The moment the words left her mouth, she knew she had chosen wrong.
Yuma’s hands stilled. Slowly, he straightened and looked at her—not with anger, but with something far more unsettling.
Expectation.
“I mean,” she rushed on, folding her arms, “you don’t have to be so distant. We’re family.”
The silence stretched.
“You weren’t distant when you wanted something,” she added, immediately regretting it.
Yuma lowered his gaze. He did not argue.
That made it worse.
“It’s not like we ignored you on purpose,” Arisa said defensively. “You could’ve said something. You could’ve told us if you were unhappy.”
“I did.”
Two words. Calm. Even.
They landed harder than any raised voice.
“When?” she asked, too quickly.
“I asked you to come to my sports day,” Yuma said. “You said you were busy.”
Her throat tightened.
“I told you about the school festival. You said you’d go if you had time.”
She remembered. Or rather—she remembered forgetting.
“And when I got into university,” he continued, quieter now, “you said, ‘That figures.’”
Her mouth opened.
But standing there, she could hear how empty it must have sounded.
“I didn’t mean it like that,” she said quickly. “I just thought—you were always good at things. You didn’t need us fussing over you.”
“You never fussed over me,” Yuma replied.
There was no bitterness in his voice. Only fact.
Her arms fell to her sides.
“I thought,” she admitted, her voice lowering despite herself, “that if I didn’t get your attention, it was because you didn’t need it. Or maybe… because Haruma needed it more.”
The truth slipped out before she could stop it.

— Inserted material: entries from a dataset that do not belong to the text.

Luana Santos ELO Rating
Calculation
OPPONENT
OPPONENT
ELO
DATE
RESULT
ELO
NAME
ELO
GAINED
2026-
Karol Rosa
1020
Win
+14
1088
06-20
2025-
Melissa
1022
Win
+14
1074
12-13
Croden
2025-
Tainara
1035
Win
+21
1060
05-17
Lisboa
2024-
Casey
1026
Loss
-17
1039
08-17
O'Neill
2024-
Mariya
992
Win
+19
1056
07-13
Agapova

“I told myself it wasn’t unfair,” she went on. “I told myself you understood. And when you didn’t complain, I took that as permission.”
She swallowed.
“I said things. Jokes. Thoughtless comments. And you never fought back, so I assumed they didn’t hurt.”
Her voice wavered.
“I’m sorry,” Arisa said, awkwardly, as though the word did not quite belong to her. “I’m sorry for deciding what you could endure without ever asking you.”
She looked at him, uncertain, exposed.
“But I don’t know how to fix this,” she confessed. “I don’t even know where to start.”
Yuma reached for the door.
“I’m not asking you to fix it,” he said quietly. “I just wanted you to know.”
He paused, hand resting on the handle.
“You always spoke as if I was invisible because I chose to be.”
The door opened.
“I wasn’t.”
He stepped outside and closed it behind him.
Arisa remained standing in the entryway, realising too late that the most damaging things she had ever said were not born of cruelty—but of carelessness.